Membrane Technology

Projects

Membrane fouling control for improving MBR performance

This project addressed technical barriers to the wider acceptance and use of membrane bioreactor processes in wastewater treatment and wastewater reuse applications. In particular, fouling of membrane bioreactors lowers their permeability, necessitating frequent cleaning and replacement. Recent research has provided better insight into the main causes of fouling and how the mechanisms that cause it relate to the composition of the wastewater or sludge being treated. The project addressed how to reduce fouling and improve efficacy of treatment while reducing costly energy consumption from membrane bioreactors.

A series of pilot plant tests were conducted using three state-of-the-art ZW-500® MBR pilot plants at City of Guelph Wastewater Treatment Plant. During these tests, the increases in transmembrane pressure due to the occurrence of membrane fouling were continuously monitored to calculate both reversible and irreversible fouling rates. A model was also developed and the results showed that the model can accurately predict the irreversible biofouling rates. The research also developed a two-stage membrane biofilm reactor (MBFR) system for simultaneous autotrophic nitrification and denitrification of wastewater effluents.

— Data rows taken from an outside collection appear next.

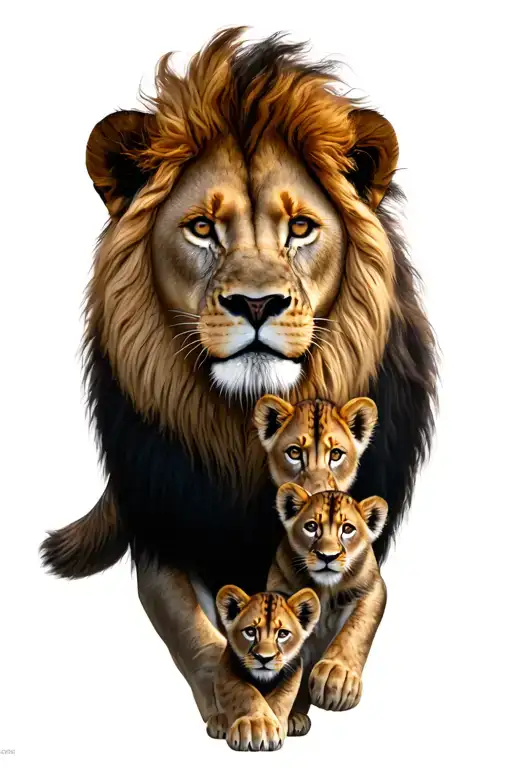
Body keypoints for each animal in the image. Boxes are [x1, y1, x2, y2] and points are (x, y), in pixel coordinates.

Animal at [40, 28, 437, 724]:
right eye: (202, 227)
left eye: (300, 227)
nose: (257, 304)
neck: (246, 425)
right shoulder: (164, 538)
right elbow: (201, 640)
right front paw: (250, 710)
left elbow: (355, 609)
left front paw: (317, 682)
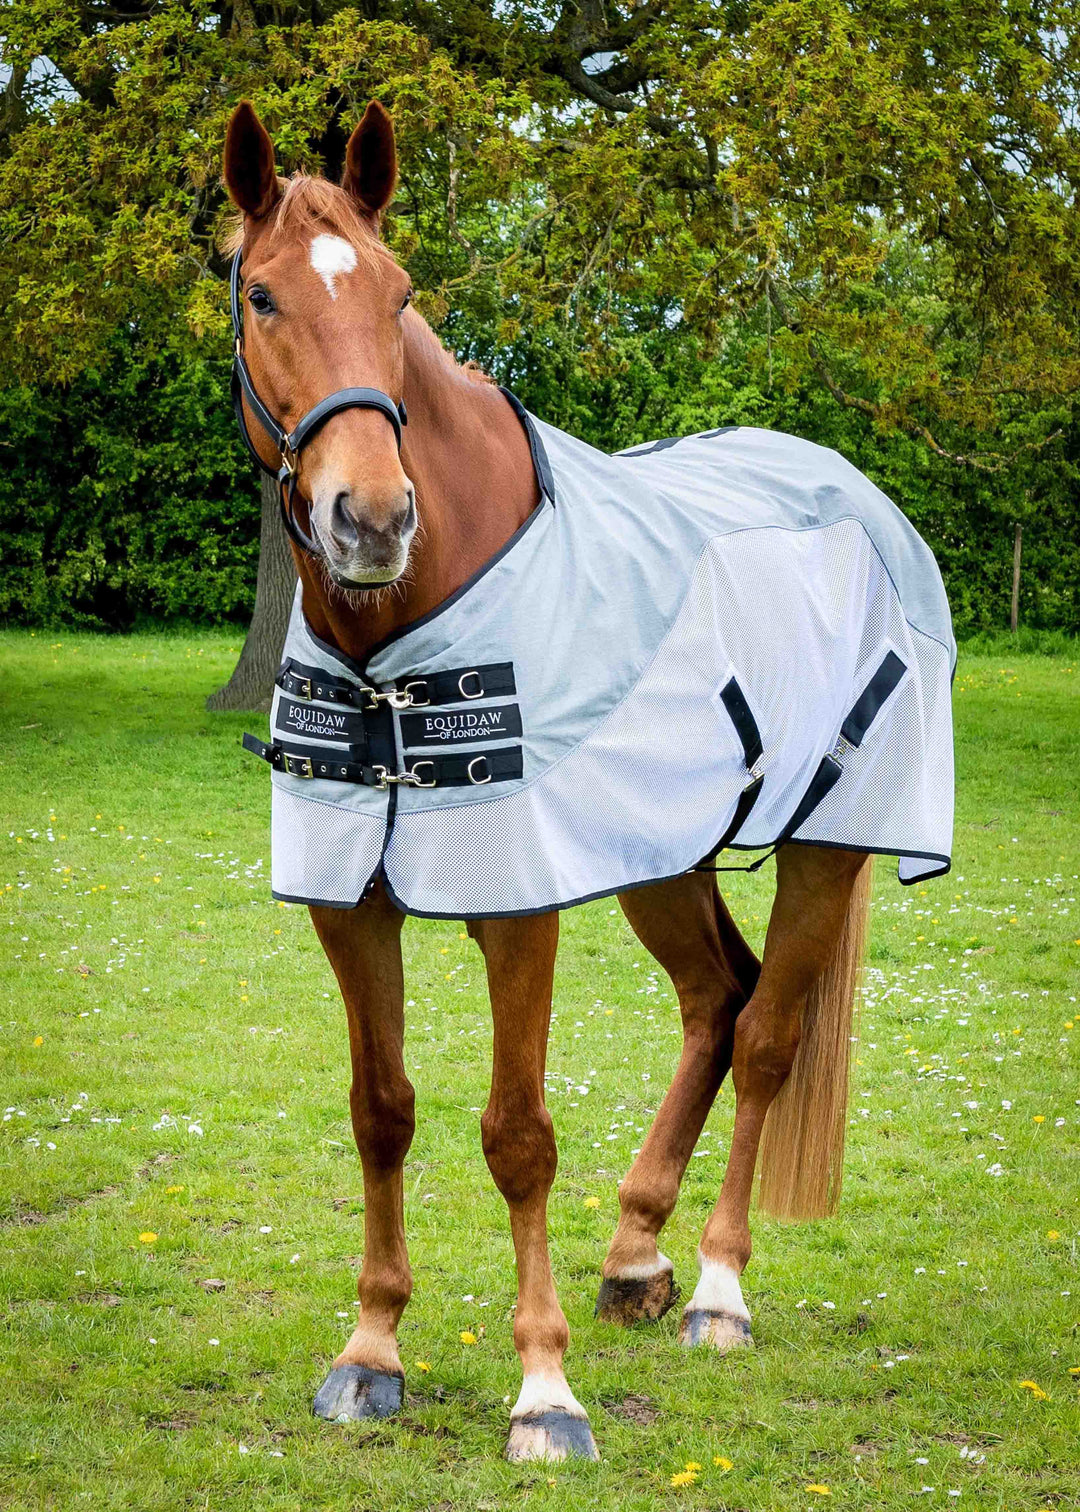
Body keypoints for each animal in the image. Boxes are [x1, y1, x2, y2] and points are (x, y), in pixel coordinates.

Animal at [221, 97, 897, 1463]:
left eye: (399, 291)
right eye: (263, 295)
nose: (374, 518)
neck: (397, 648)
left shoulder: (517, 906)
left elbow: (517, 1136)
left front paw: (545, 1390)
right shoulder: (350, 907)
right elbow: (381, 1108)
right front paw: (371, 1350)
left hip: (828, 846)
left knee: (767, 1034)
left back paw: (717, 1289)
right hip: (662, 857)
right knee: (717, 999)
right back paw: (636, 1252)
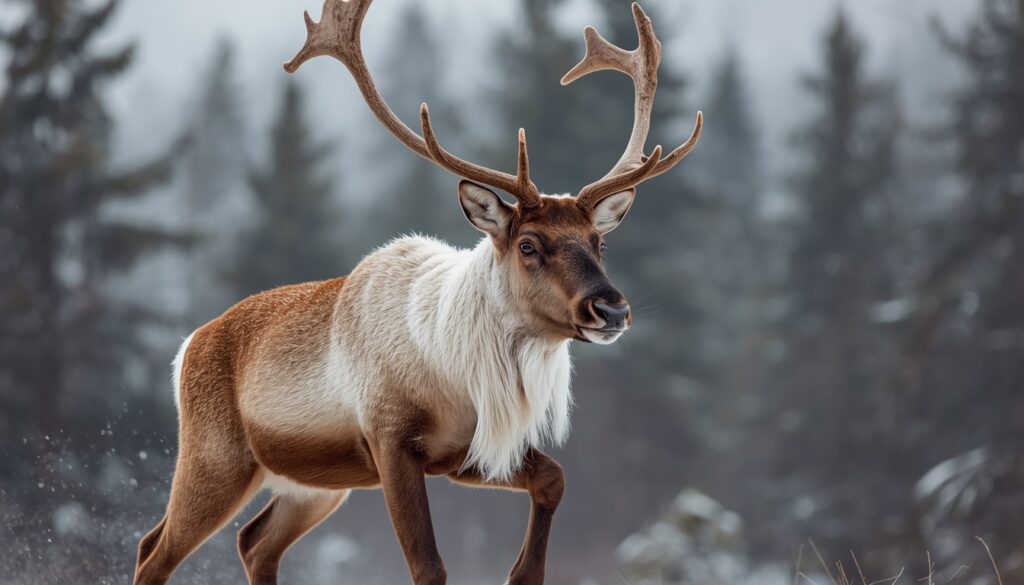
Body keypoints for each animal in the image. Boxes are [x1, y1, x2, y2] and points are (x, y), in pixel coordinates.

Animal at [131, 1, 701, 584]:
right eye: (528, 244)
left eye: (598, 242)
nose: (611, 308)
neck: (454, 372)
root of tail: (187, 346)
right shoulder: (390, 443)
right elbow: (429, 566)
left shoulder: (469, 452)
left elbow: (554, 478)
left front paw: (520, 571)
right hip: (215, 458)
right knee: (155, 550)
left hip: (313, 484)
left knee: (253, 542)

Results from research improved the ability to achieve high-quality effluent through application of integrated innovative membrane technologies for conventional and emerging contaminants.

Enhancing the Sustainability of Membrane Processes Used for Drinking Water

This project addressed barriers to the more widespread application and effectiveness of membrane technologies for drinking-water treatment in Canada and worldwide. Research will determine the true value of process performance when membrane processes are integrated into new or existing facilities and will support improved system operation and reliability. The project is also identifying raw water quality “boundaries” for which membrane processes can potentially become less sustainable than more conventional processes; and issue particularly of interest to small systems and systems with poor raw-water quality.